Selected extract:
---

The Dundas BRT - Pinch Points - Erindale Valley Area

The Erindale Valley area is constrained due to the need to protect the natural environment of the Credit River Valley and Erindale Park. There are also several heritage sites that need to be considered between Mississauga Road and The Credit Woodlands.

Alternatives: Dundas Street in Mississauga – Erindale Valley pinch point

Key considerations for the Erindale Valley pinch point include:

  

  • Property acquisition required beyond the Official Plan right-of-way (ROW) to accommodate all contemplated infrastructure needs (dedicated BRT guideway, four general purpose lanes, cycle tracks, sidewalks and amenity/utility space)  

  • Numerous buildings located close to the property/ROW line  

  • Significant natural heritage features  
  • Numerous cultural heritage resources and landscapes

During round 1 engagement, members of the public identified:

 

Opportunities to:

  • Implement the Dundas BRT project as part of the City of Mississauga’s Dundas Connects Master Plan

Concerns about:  

  • Cycling infrastructure and safety  

  • Pedestrian infrastructure and safety  
  • Environmentally sensitive areas  
  • Dedicated transit lanes  
  • Landscaping (aesthetics)

---

Records provided:

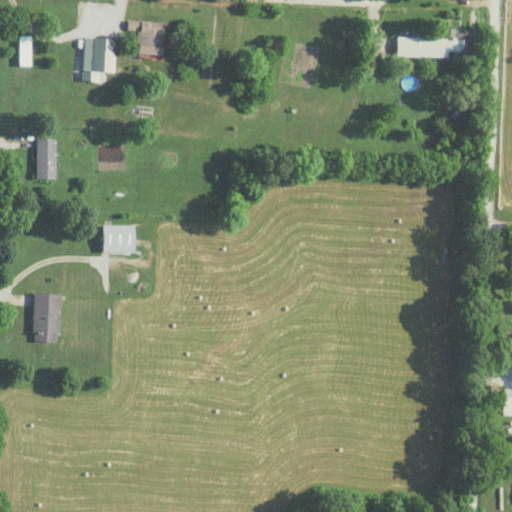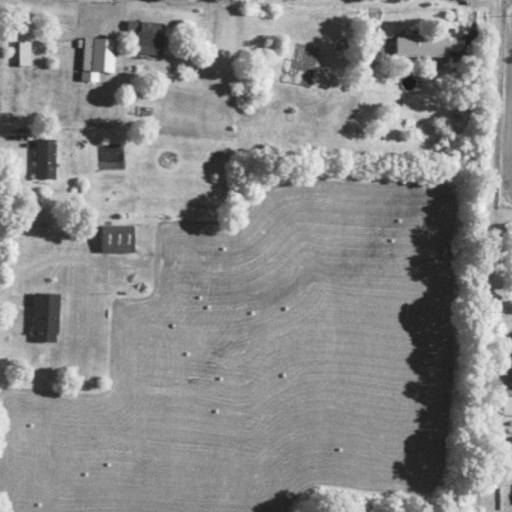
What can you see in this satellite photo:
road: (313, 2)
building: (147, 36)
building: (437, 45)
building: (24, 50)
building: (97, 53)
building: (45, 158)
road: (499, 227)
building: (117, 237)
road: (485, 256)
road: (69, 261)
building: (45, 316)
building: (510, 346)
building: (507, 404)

---

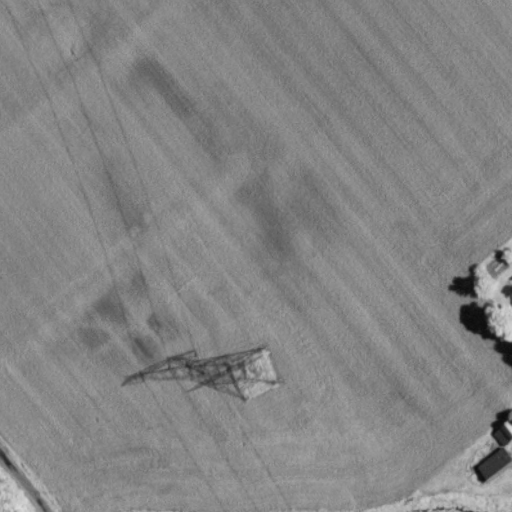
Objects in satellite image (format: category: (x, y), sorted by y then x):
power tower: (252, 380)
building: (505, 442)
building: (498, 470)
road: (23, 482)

---

Required tasks:
1 - In the Dundas BRT extract, which two natural areas does the Erindale Valley area need to protect?
2 - Extend the Dundas BRT extract, picking up right after its final line.
The rows have nothing to do with the Dundas BRT extract.

Answers provided:
1 - The Credit River Valley and Erindale Park.

2 -
The project team arrived at two alternatives and are reviewing each for potential benefits and drawbacks. Both alternatives will also be analyzed against the same criteria used to determined the best performing alternative for the Cooksville pinch point: 

Alternative 1: Reversible BRT Lane

Benefits:

  • Lower capital cost with only a single dedicated transit lane  
  • Fewer property impacts and building displacements  
  • Minor impacts to natural features  

Drawbacks:

  • Does not maintain continuity of full BRT lanes through corridor 
  • Less reliable due to general traffic impedance with notable transit delays 
  • Potential for residential and built heritage resource displacements

Alternative 2: Full Median BRT (to the North)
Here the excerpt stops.